▶ **TASK DATA**
================

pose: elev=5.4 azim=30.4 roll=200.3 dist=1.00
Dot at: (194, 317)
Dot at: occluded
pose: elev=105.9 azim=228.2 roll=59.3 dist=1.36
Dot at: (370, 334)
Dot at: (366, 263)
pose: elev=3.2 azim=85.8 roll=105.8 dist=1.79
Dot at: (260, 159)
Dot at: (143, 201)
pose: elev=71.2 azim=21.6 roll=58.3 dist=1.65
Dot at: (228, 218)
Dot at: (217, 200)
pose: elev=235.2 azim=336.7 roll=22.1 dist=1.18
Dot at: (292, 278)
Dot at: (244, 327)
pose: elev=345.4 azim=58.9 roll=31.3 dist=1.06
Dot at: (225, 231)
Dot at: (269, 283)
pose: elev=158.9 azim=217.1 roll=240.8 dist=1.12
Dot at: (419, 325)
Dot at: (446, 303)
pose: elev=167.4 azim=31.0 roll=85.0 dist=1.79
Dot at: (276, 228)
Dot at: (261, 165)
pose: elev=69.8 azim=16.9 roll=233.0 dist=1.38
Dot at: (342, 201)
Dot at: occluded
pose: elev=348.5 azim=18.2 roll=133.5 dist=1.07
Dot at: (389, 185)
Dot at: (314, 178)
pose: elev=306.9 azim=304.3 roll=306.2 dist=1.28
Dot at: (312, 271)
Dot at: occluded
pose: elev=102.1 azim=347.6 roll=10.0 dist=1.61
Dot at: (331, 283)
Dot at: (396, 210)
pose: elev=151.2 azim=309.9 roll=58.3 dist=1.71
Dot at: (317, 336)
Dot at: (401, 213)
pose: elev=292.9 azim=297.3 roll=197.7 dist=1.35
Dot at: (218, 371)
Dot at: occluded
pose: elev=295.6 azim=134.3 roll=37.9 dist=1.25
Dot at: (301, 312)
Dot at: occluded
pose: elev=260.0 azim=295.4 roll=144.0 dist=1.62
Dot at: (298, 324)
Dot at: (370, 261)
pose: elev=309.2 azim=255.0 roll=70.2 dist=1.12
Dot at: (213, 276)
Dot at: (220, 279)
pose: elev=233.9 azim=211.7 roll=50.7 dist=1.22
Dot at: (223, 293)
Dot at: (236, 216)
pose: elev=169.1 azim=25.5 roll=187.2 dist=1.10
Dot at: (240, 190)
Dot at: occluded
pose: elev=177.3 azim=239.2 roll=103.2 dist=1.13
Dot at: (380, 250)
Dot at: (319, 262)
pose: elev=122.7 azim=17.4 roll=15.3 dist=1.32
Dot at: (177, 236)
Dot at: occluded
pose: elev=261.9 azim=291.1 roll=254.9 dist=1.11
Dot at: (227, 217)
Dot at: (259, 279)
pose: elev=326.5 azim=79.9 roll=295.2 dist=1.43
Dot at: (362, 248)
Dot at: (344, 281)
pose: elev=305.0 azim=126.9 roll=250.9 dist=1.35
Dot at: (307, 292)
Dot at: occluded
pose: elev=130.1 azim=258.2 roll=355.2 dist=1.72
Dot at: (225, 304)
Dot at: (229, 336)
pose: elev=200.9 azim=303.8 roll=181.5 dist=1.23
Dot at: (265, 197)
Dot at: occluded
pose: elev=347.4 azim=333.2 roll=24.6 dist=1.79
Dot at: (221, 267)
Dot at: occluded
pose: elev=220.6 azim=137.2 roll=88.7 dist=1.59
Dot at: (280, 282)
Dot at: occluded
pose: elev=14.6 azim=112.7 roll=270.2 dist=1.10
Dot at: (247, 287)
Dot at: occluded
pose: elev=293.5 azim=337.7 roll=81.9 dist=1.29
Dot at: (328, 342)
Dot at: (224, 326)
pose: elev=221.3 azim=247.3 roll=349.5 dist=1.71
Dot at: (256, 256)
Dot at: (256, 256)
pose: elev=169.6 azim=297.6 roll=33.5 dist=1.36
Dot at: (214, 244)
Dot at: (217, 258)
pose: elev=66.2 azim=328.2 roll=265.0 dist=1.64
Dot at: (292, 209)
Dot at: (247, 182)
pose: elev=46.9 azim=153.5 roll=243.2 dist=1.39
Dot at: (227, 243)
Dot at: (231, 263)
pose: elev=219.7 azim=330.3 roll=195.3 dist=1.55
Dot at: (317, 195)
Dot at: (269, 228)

================

▶ **GIVEN REQUEST**
Copy out the rows from the line containing "pose: elev=295.6 azim=134.3" to the line containing "Dot at: (259, 279)", including both of those lines.

▶ **THE ANSWER**
pose: elev=295.6 azim=134.3 roll=37.9 dist=1.25
Dot at: (301, 312)
Dot at: occluded
pose: elev=260.0 azim=295.4 roll=144.0 dist=1.62
Dot at: (298, 324)
Dot at: (370, 261)
pose: elev=309.2 azim=255.0 roll=70.2 dist=1.12
Dot at: (213, 276)
Dot at: (220, 279)
pose: elev=233.9 azim=211.7 roll=50.7 dist=1.22
Dot at: (223, 293)
Dot at: (236, 216)
pose: elev=169.1 azim=25.5 roll=187.2 dist=1.10
Dot at: (240, 190)
Dot at: occluded
pose: elev=177.3 azim=239.2 roll=103.2 dist=1.13
Dot at: (380, 250)
Dot at: (319, 262)
pose: elev=122.7 azim=17.4 roll=15.3 dist=1.32
Dot at: (177, 236)
Dot at: occluded
pose: elev=261.9 azim=291.1 roll=254.9 dist=1.11
Dot at: (227, 217)
Dot at: (259, 279)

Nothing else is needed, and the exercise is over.